Bien que le cessez-le-feu soit largement respecté, le conflit demeure sans issue. Les Sahraouis qui se sont réfugiés dans le désert algérien continuent donc toujours d’y vivre, tout comme leurs enfants et leurs petits-enfants. Ils se sont organisés en cinq camps, baptisés d’après des villes du Sahara occidental : Laâyoune, Aousserd, Smara, Boujdour et Dakhla.
Environnement hostile et désertique

La société sahraouie est traditionnellement nomade, mais suite au conflit armé, les réfugiés ont été forcés à se sédentariser. Et ce dans un environnement aride et désertique, où les opportunités d’autosuffisance sont quasi-inexistantes.

Le climat dans cette région est extrêmement rude. La chaleur monte jusqu’à 50 degrés Celsius lors des mois de juillet et d’août. En plus de la sècheresse permanente, cette partie du Sahara connait aussi des tempêtes de sable et des très rares mais dévastatrices pluies torrentielles.

L’accès aux nécessités de base comme la nourriture, l’eau, les soins de santé, le logement et l’éducation est très limité. Très isolés géographiquement, les camps n’offrent quasiment aucune opportunité d’emploi. Les réfugiés sont donc fortement dépendants des financements et de l’aide internationale.
Crise prolongée

En 40 ans, la crise sahraouie a progressivement évolué, passant du stade de situation humanitaire « d’urgence » à celui de « crise prolongée ».

Conséquences sur l’équilibre alimentaire

Depuis 1986, le Programme Alimentaire Mondial (PAM) offre sensiblement le même panier de produits sec mensuel aux réfugiés sahraouis. Le manque de diversification alimentaire depuis de nombreuses années a des conséquences néfastes pour la population.

Selon une enquête du Programme Alimentaire Mondial, 7,6% des enfants de moins de 5 ans et des femmes en âge de procréer (entre 15 et 49 ans) souffrent de malnutrition aigüe, et des maladies comme l'hypertension et le diabète sont très répandues.

Les taux d’anémie et de retard de croissance – principaux problèmes de santé dans les camps depuis des années – augmentent de façon préoccupante.

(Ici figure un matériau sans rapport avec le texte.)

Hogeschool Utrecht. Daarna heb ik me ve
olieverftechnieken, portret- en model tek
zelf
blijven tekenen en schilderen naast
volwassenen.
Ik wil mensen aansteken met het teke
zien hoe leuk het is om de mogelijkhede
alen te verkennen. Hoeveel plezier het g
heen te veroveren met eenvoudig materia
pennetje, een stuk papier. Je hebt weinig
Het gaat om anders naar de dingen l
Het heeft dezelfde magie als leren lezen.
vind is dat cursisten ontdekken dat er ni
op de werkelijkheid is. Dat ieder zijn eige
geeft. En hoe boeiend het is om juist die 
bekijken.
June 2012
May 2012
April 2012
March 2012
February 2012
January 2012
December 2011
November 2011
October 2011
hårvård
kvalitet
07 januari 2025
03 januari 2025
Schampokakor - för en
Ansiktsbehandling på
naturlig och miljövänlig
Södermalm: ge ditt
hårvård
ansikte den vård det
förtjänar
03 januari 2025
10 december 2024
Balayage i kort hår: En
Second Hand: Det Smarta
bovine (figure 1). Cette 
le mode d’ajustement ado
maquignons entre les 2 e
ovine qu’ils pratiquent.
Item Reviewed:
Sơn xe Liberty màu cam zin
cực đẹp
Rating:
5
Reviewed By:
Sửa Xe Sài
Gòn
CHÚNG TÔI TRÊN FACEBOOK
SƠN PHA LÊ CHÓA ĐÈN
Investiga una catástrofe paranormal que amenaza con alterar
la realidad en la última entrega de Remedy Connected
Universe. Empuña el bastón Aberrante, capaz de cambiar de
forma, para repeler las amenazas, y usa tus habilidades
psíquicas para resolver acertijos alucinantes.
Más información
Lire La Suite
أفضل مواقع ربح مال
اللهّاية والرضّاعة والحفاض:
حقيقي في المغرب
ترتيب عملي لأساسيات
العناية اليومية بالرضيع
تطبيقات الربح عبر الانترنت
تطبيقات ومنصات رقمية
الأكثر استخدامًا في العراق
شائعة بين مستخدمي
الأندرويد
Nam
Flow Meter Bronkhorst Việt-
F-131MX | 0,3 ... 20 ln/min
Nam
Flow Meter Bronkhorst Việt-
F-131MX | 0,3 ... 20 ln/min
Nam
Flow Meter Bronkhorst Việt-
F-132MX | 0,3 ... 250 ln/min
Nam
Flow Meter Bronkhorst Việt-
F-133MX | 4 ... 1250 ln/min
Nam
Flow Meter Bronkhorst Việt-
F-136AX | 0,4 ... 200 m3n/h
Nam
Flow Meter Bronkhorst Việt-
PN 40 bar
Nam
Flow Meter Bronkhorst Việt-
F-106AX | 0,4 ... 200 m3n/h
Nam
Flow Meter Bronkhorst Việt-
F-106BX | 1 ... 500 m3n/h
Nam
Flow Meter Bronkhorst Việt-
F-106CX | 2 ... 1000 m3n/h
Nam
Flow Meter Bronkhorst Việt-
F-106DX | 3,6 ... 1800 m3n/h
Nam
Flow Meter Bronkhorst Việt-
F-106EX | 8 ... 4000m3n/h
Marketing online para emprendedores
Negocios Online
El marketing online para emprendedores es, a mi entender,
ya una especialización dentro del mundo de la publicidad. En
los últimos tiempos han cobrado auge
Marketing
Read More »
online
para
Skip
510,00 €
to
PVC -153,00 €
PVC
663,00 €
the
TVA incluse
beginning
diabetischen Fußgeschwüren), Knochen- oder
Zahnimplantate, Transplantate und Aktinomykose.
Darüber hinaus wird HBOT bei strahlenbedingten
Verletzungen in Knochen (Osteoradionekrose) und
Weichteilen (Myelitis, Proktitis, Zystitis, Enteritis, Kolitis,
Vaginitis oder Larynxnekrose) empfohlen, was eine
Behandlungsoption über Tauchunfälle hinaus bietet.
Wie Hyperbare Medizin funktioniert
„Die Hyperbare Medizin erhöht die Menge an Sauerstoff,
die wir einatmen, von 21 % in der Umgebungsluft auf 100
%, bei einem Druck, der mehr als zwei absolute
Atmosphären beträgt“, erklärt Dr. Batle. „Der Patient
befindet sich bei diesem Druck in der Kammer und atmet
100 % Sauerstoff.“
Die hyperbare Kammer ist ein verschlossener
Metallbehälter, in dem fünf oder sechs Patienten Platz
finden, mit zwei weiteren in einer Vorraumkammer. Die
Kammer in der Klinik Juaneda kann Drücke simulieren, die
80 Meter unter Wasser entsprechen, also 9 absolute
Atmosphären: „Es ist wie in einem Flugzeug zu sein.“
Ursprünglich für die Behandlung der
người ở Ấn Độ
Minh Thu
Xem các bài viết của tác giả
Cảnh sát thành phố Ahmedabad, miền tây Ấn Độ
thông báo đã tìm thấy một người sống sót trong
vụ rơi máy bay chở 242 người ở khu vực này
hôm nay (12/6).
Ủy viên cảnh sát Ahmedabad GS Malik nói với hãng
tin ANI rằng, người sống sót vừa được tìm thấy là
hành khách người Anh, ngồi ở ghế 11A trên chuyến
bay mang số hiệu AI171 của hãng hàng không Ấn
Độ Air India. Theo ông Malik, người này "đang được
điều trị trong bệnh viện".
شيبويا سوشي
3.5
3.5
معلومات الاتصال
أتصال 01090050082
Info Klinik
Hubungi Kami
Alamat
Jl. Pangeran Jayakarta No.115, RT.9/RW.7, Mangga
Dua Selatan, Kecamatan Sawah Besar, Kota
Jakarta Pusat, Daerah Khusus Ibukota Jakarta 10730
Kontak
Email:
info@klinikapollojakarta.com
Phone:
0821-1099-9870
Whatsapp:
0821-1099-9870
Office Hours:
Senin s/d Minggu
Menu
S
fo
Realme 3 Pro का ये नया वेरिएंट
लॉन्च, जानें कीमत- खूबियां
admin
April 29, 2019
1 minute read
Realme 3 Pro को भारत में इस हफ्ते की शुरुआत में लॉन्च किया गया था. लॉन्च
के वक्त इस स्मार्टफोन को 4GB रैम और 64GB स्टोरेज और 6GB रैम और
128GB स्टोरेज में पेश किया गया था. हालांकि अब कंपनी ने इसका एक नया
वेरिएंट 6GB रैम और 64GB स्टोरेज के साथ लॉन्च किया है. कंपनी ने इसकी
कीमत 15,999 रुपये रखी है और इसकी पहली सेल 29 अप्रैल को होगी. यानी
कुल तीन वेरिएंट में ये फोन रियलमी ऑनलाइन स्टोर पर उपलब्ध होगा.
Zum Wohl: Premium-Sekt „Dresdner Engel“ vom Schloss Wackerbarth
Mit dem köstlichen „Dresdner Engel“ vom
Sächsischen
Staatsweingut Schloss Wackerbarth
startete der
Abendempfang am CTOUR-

Citernes inadaptées, eau contaminée

En l’absence d’un système de canalisation d’eau dans les camps, des citernes (dont 80% sont en métal) sont utilisées pour le stockage de l’eau. Selon le Programme Alimentaire Mondial et le Haut-Commissariat des Réfugiés, 4 citernes métalliques sur 10 rendent l’eau impropre à la consommation. Selon ces mêmes estimations, 62% de la population des camps boit une eau à risque de contamination, notamment à cause du mauvais état de ces citernes.

Une jeunesse qui veut prendre sa vie en main

Des nouveaux besoins ont émergés dans les camps, liés au caractère prolongé de la situation. Notamment pour répondre aux attentes d’une jeunesse désireuse de prendre sa vie en main.

Les acteurs humanitaires peinent à mobiliser des bailleurs de fonds pour financer des projets humanitaires, mais également à trouver des financements pour des projets qui répondent à ces nouveaux besoins.

Une vision plus large de la situation par les bailleurs de fonds et les organisations humanitaires pourrait permettre de mieux répondre à la réalité des camps sahraouis.
Trouver une solution durable

Ceci étant, cette seule vision ne pourrait mettre fin à la dépendance à l’aide humanitaire. Celle-ci ne pourra être effectivement résolue sans une solution durable à la crise, basée sur le droit international.